My first thought was if you’re going to act like a baby then I’ll treat you like one. Then I thought well if you’re going to cry then I’ll give you something to cry about, but I knew that neither of those would work. Gavin has this knack of telling the other parent “how horrible” things are here and then I get text’s and worried e-mails because he blew something out of proportion- so I have to take into consideration that… Not that I care much about the ex’s opinion when I know he can’t handle anything I do- but it is annoying to have your parenting skills constantly 2nd guessed when you’re only getting half of the story- and half of that half for that matter.

So I told Gavin to go to his room while Kirby and I talked. Kirby was really quite upset by Gavin’s outburst. Gavin was acting like an animal (I know it’s redundant I keep saying that, but I don’t know how else to describe the behavior) . It was as if he were a stranger and we were beating him- when all we tried to do was talk to him about a rule he didn’t like on a game.
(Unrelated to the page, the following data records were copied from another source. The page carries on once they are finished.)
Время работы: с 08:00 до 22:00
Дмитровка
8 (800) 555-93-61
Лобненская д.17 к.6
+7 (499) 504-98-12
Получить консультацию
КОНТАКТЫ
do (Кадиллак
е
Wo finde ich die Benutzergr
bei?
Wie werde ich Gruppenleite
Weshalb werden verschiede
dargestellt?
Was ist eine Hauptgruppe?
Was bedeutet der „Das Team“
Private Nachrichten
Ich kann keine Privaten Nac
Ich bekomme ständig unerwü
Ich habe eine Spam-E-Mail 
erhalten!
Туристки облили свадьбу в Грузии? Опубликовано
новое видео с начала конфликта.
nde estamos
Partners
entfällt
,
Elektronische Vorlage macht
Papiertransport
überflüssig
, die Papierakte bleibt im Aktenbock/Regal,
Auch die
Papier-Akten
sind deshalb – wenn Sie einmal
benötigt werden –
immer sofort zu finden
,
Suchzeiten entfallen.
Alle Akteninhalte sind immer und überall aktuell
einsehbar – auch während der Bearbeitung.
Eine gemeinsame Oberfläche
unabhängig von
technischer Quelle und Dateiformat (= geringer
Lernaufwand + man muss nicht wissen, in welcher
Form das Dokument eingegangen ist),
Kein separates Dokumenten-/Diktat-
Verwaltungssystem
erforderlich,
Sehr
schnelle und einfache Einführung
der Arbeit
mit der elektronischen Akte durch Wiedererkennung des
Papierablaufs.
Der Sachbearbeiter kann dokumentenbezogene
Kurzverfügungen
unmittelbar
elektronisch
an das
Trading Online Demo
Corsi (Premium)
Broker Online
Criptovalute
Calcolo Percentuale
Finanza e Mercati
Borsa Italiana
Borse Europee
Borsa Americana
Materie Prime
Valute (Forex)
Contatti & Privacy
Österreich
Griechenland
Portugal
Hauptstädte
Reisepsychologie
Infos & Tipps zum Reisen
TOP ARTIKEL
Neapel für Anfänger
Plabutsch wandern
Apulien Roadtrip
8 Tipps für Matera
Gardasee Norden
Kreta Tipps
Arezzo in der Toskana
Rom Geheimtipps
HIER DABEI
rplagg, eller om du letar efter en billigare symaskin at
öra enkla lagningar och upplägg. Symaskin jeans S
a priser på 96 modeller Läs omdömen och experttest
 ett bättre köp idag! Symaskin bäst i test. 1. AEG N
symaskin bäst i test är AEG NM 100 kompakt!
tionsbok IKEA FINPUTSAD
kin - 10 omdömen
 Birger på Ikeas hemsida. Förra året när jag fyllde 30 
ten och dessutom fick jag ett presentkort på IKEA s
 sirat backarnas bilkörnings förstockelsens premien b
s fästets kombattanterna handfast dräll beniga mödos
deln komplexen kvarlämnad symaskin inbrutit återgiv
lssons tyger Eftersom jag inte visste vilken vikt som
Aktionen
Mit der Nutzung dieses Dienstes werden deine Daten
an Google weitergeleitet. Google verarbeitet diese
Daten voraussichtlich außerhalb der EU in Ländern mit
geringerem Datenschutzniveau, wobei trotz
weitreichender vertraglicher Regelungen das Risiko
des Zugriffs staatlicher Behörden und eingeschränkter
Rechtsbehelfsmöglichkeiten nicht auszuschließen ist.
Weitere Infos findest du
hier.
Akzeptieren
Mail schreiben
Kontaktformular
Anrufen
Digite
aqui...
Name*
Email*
With him being the oldest child he gets some extra privileges (like staying up late) and he should also be allowed other privileges, like helping adjust “dumb” rules to games. If we know what they are. Most of the times we have implemented rules it is for the benefit of the younger kids- not necessarily to make things harder or more difficult for him. We aren’t mean and out to get him.

So we calmly went into his room and had a nice long talk with him. Kirby explained to Gavin that he gets to do stuff with him he can’t with Josh. He isn’t going to take his dad’s place and he doesn’t want to, but he does want to be a good step dad. I took my turn explaining that he doesn’t have to be scared to talk to us. We aren’t going to laugh, make fun, or go tell his sister stuff he wants to tell us. We told him he can tell us anything. I’m his mom, I know lots of stuff and if he doesn’t want to talk to me because I’m a girl he can talk to his dad, Kirby, or even Sara (his dad’s girlfriend). I don’t want him to feel alone and scared to talk to us or other grown ups.

We told him it isn’t good to keep things bottled inside you. If you have problems you need to face them. Even if they are silly and you’re working on your homework and you forget what 1+1 is you shouldn’t be scared to ask. We are grown ups and we are here to help. We will never laugh or get in trouble if he needs help.

He confessed a great fear he’s had for a while and we talked about it (no I’m not telling you, sorry). Apparently some kids at school and the Y are talking about this certain thing and it has gotten him super freaked out. It wasn’t the rule to the drawing game he didn’t like, but it was a good start.

And he suddenly became super chatty the rest of the night talking about all these other things going on at school, his friends, and lots of stuff.

Lesson: Patience does pay off, and sometimes a different, positive approach. Perhaps I should follow my own advice? Sometimes the parent can learn a lot through thier children, such as not to bottle things inside. It was a good lesson for all. I just need to make sure I am more open to him and provide him more opportunities on "his turf" to talk to me. Let him be in control, instead of me demanding the information.